### [Challenges]
a) In the party account, what did Duke draw on everything when he sat down to color a picture of Jesus?
b) List every rule at parties that the party account gives.
c) Resume the party account from its final sentence.

I’ll call him “Duke.” Duke came in to the party and it was like he was right at home. His eyes got so big and his smile grew and he just wanted to do everything at once! He sat down to color a picture of Jesus and he drew rainbows on everything. He got himself a plate of food and ate it as he moved from place to place. He came to my dart booth and he won prize after consolation prize. He put matchbox toys and dolls and other toys in his bag to give out to others, people I wondered if he even knew. And I kept thinking to myself, “This is exactly what I needed to see, Lord.” I’d been asking the Lord how we could create spaces here at NLEC that would just allow those with mental disorders and disabilities to just be present and enjoy themselves. And here was a direct answer to my prayer. Here was Duke enjoying himself. Only a day before he chose not to stay at our shelter anymore because he didn’t like it, but today here he was at the party.
At the party there were young and old people, people of all colors, shapes and sizes. We all laughed and clapped and gawked as a woman in her 70s who regularly brings in prepared meals for the shelter danced like she was 25 with another young man. I gawked because I myself just don’t have the courage to do that.
The Bible tells us about a special banquet we’re all invited to. It’s called the Wedding Banquet of the Lamb. (Revelation 19:9)
Parties allow us to just hang out and be ourselves in a carefree manner we’re not used to. They create a different sort of space all together for a while. Some people feel like church is a big party. Parties are places where people are accepted. But there are also rules at parties. You have to wear the right kind of clothes. You can’t mistreat the host of the party. You can’t crash the party for the food and then take off. Everyone knows these things. If you were going to throw an important banquet party, who would you invite? Why? Think carefully about this question because Jesus illustrated what the Kingdom of God is like with a story about a big party invitation.

### [Extracted entries]
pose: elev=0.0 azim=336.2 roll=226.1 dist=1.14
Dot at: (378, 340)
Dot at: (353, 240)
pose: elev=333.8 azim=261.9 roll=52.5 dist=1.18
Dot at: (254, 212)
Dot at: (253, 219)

--

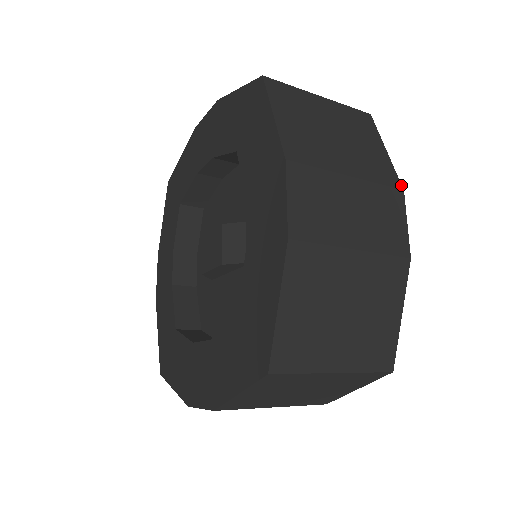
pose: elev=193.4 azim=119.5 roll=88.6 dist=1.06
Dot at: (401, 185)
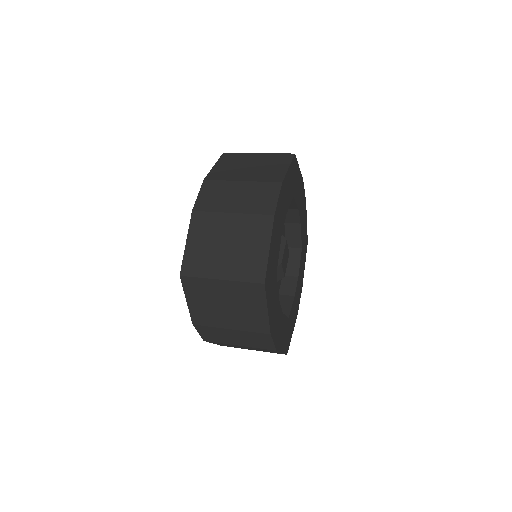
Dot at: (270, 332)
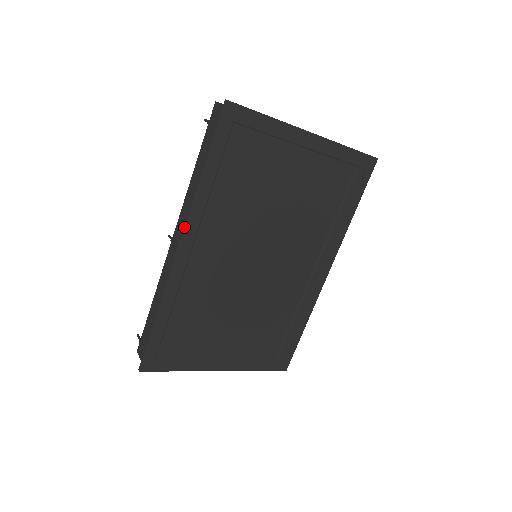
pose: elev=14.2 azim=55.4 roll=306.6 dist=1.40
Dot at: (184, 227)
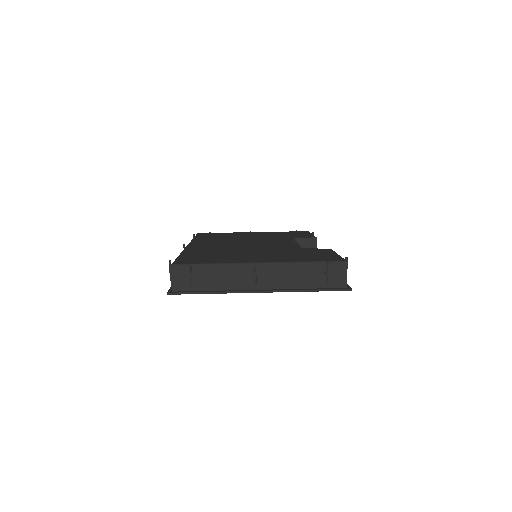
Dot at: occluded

### [Written responses]
a) Rainbows.

b)
- You have to wear the right kind of clothes.
- You can't mistreat the host of the party.
- You can't crash the party for the food and then take off.

c)
“Jesus spoke to them again in parables, saying: “The kingdom of heaven is like a king who prepared a wedding banquet for his son. He sent his servants to those who had been invited to the banquet to tell them to come, but they refused to come. “Then he sent some more servants and said, ‘Tell those who have been invited that I have prepared my dinner: My oxen and fattened cattle have been butchered, and everything is ready. Come to the wedding banquet.’ “But they paid no attention and went off — one to his field, another to his business. The rest seized his servants, mistreated them and killed them. The king was enraged. He sent his army and destroyed those murderers and burned their city.
“Then he said to his servants, ‘The wedding banquet is ready, but those I invited did not deserve to come. Go to the street corners and invite to the banquet anyone you find.’ So the servants went out into the streets and gathered all the people they could find, both good and bad, and the wedding hall was filled with guests. “But when the king came in to see the guests, he noticed a man there who was not wearing wedding clothes. ‘Friend,’ he asked, ‘how did you get in here without wedding clothes?’ The man was speechless. “Then the king told the attendants, ‘Tie him hand and foot, and throw him outside, into the darkness, where there will be weeping and gnashing of teeth.’ “For many are invited, but few are chosen.” (Matt. 22:1-14, NIV)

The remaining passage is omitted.